Yes, directors can exclude information if they believe its disclosure would be seriously prejudicial to the company’s commercial interests.
When do changes to the remuneration policy take effect?
Any changes to the approved remuneration policy do not take effect until they receive shareholder approval.
What are the shareholding and independence requirements for listed companies?
75% of the business must be independent and controlled by the company.
At least 25% of issued shares (excluding treasury shares) must be held by the public.
A listed company with a controlling shareholder must:
Demonstrate that it can operate independently.
Have a controlling shareholder agreement in place.
Ensure its Articles of Association allow for the election and re-election of independent directors.
What additional responsibilities do auditors have when auditing a quoted company?
Auditors must include in their report:
Details on the auditable sections of the following:
Directors’ remuneration report.
Strategic report.
Directors’ report.
Corporate governance statement.
Do shareholders vote on the directors’ remuneration report?

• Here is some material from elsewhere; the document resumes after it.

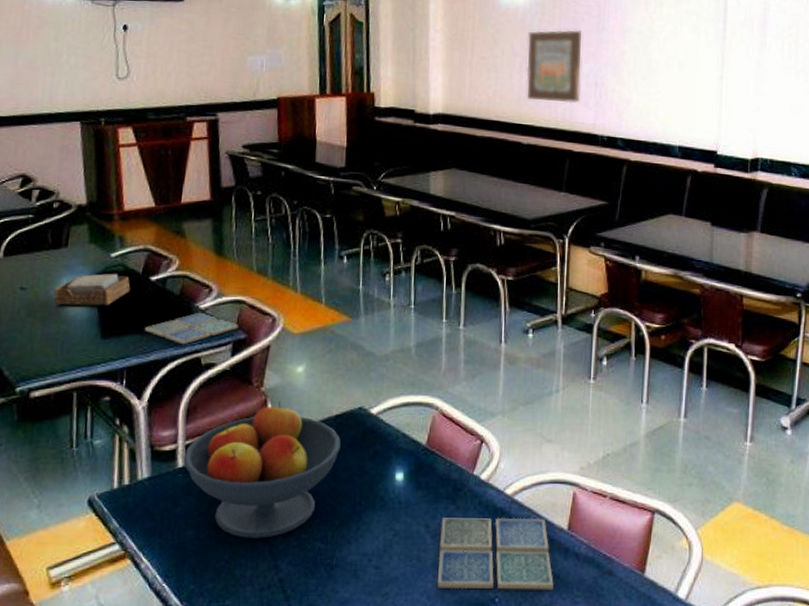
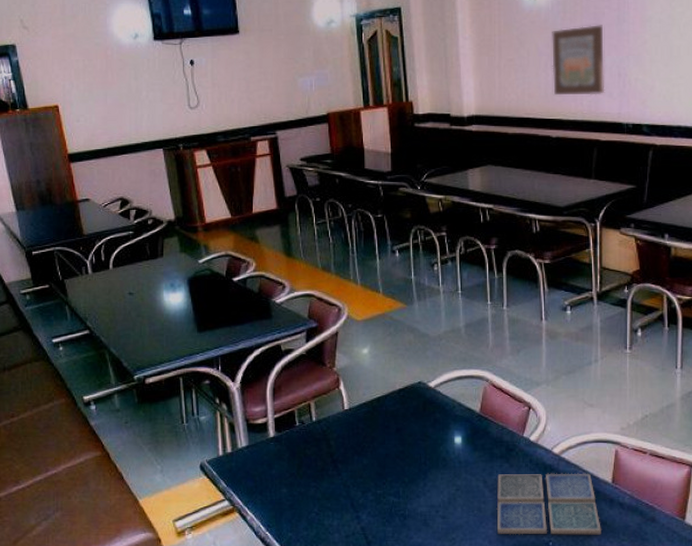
napkin holder: present [53,273,131,306] -> none [156,276,218,305]
drink coaster: present [144,312,238,345] -> none [232,306,310,335]
fruit bowl: present [183,400,341,539] -> none [274,378,405,494]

Yes, a resolution must be put to shareholders to approve the report. However, the vote is advisory, meaning that even if it is lost, it does not invalidate directors’ remuneration payments (CA2006 s. 439).
What financial information must quoted companies publish on their website?
According to CA2006 s. 430, quoted companies must make available:
Annual accounts.
Directors’ remuneration report.
Strategic report.
Directors’ report.
Auditor’s report on the accounts.
These must remain available until the next year’s accounts are published.
Can quoted companies issue a summary of their financial statements instead of full accounts?
Yes, companies may issue a strategic report and supplemental material instead of full statutory accounts. However, shareholders can request full accounts if they wish (CA2006 s. 426).
How often must a quoted company seek shareholder approval for its directors’ remuneration policy?
At least once every three years, the company must put forward a resolution to approve:
The existing remuneration policy or any revisions to it (CA2006 s. 439A).
What additional documents must quoted companies file with the Registrar of Companies?
According to CA2006 s. 447, quoted companies must file:
Directors’ remuneration report.
Auditor’s report on the auditable part of the remuneration report.
Annual accounts.
Directors’ report.
Any separate corporate governance statement.
What are the broad categories of disclosure obligations?
Listing Principles (LR 7)
Continuing Obligations, which include:
Suspensions, Cancellation & Restoration of Listings (LR 5)
Sponsors (LR 8)
Premium Listing Obligations (LR 9)
Significant Transactions – Premium Listing (LR 10)
Related Party Transactions – Premium Listing (LR 11)
Dealing in Own Securities – Premium Listing (LR 12)
General Obligations – Standard Listing (LR 14)
Disclosure & Control of Inside Information (DTR 2)
Transactions by Persons Discharging Managerial Responsibilities (PDMRs) (DTR 3)
Periodic Financial Reporting Requirements (DTR 4)
Vote Holder & Issuer Notification Rules (DTR 5)
Continuing Obligations & Access to Information (DTR 6)
Corporate Governance (DTR 7)
Primary Information Providers (DTR 8)
What are the conditions for holding a general meeting on 14 days’ notice?
A traded company may hold a general meeting on 14 days’ notice if:
The meeting is not an AGM (Annual General Meeting).
Electronic voting is available to shareholders.
A special resolution has been passed at the previous AGM or another general meeting approving the reduced notice period.